The material below holds a span beginning at the line with "[761,297,855,308] students. We" and ending at the line with "[634,347,731,361] other major.". Quote that span exactly, both ends included, and only that span.

**Data records**:
==========

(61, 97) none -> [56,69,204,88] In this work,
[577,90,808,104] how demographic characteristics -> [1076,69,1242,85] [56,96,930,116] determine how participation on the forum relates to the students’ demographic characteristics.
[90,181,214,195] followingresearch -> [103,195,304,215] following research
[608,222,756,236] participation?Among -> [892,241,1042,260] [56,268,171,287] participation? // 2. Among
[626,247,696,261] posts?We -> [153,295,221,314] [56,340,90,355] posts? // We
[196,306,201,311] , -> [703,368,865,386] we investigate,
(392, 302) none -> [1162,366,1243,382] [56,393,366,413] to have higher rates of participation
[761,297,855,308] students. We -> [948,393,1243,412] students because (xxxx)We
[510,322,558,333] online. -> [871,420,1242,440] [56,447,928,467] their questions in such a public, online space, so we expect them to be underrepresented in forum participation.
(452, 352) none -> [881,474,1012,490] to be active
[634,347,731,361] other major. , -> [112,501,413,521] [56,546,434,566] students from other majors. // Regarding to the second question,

==========

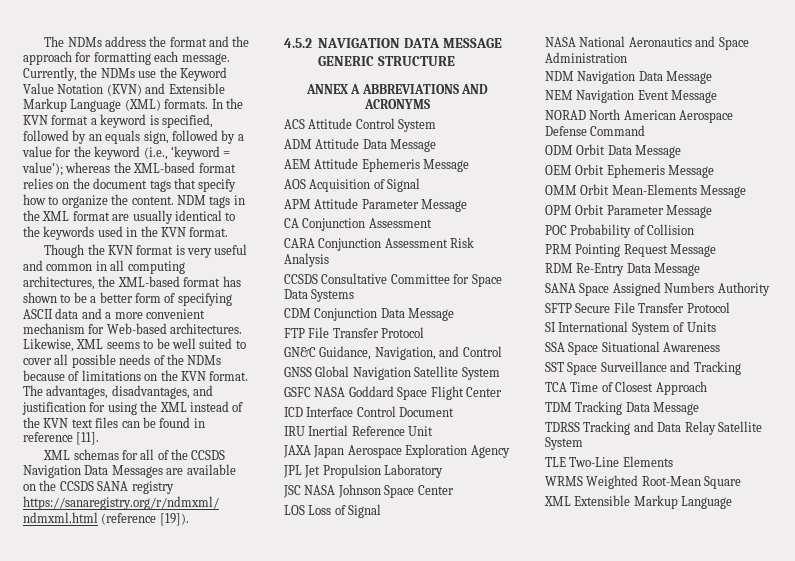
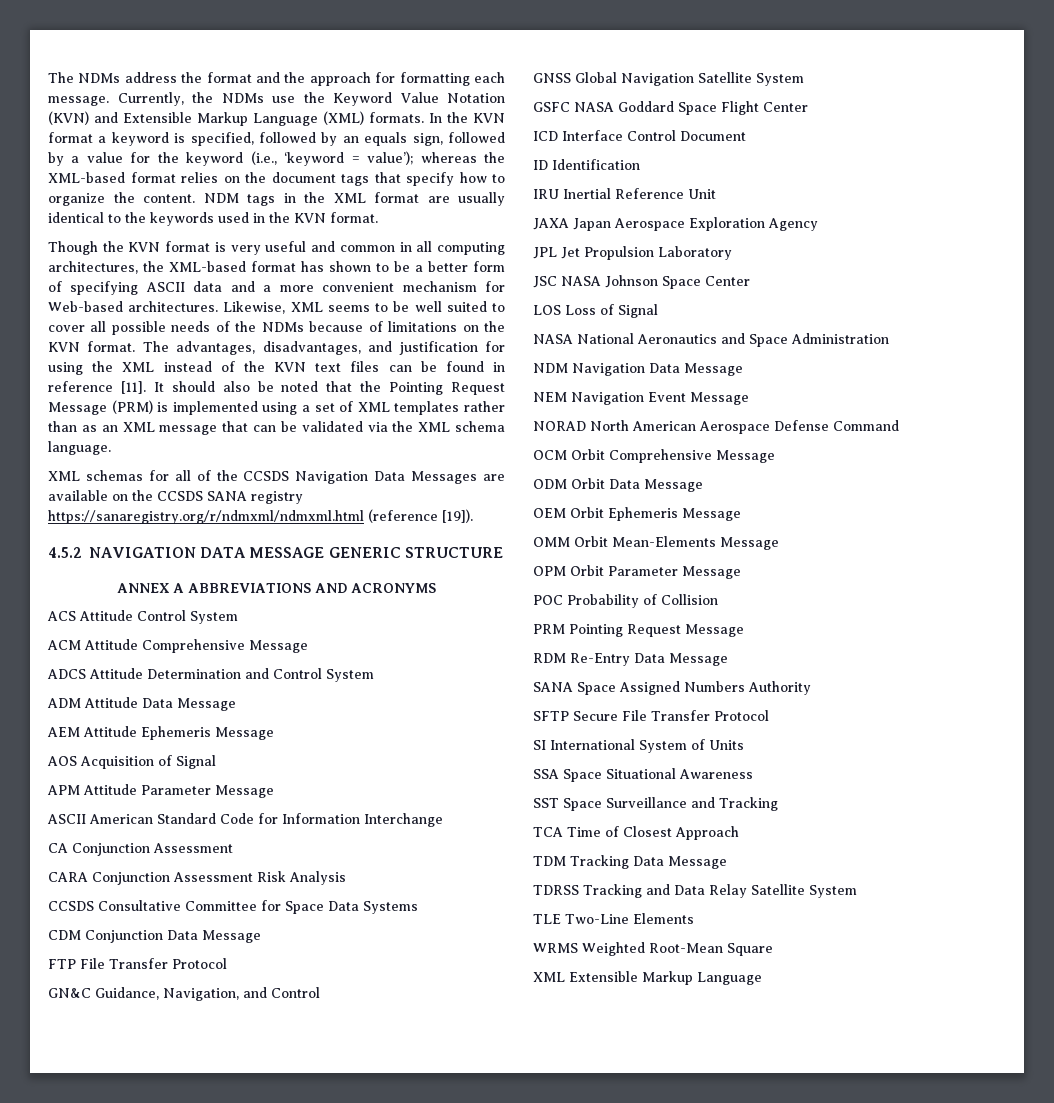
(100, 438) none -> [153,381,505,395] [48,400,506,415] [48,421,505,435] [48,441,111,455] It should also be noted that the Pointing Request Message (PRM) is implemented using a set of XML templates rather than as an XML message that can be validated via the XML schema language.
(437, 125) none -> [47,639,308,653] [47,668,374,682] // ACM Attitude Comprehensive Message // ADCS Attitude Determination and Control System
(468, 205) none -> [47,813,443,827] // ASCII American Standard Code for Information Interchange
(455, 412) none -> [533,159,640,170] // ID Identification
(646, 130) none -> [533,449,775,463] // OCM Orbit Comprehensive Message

==========

**Reply to the exercise**:
[761,297,855,308] students. We -> [948,393,1243,412] students because (xxxx)We
[510,322,558,333] online. -> [871,420,1242,440] [56,447,928,467] their questions in such a public, online space, so we expect them to be underrepresented in forum participation.
(452, 352) none -> [881,474,1012,490] to be active
[634,347,731,361] other major. , -> [112,501,413,521] [56,546,434,566] students from other majors. // Regarding to the second question,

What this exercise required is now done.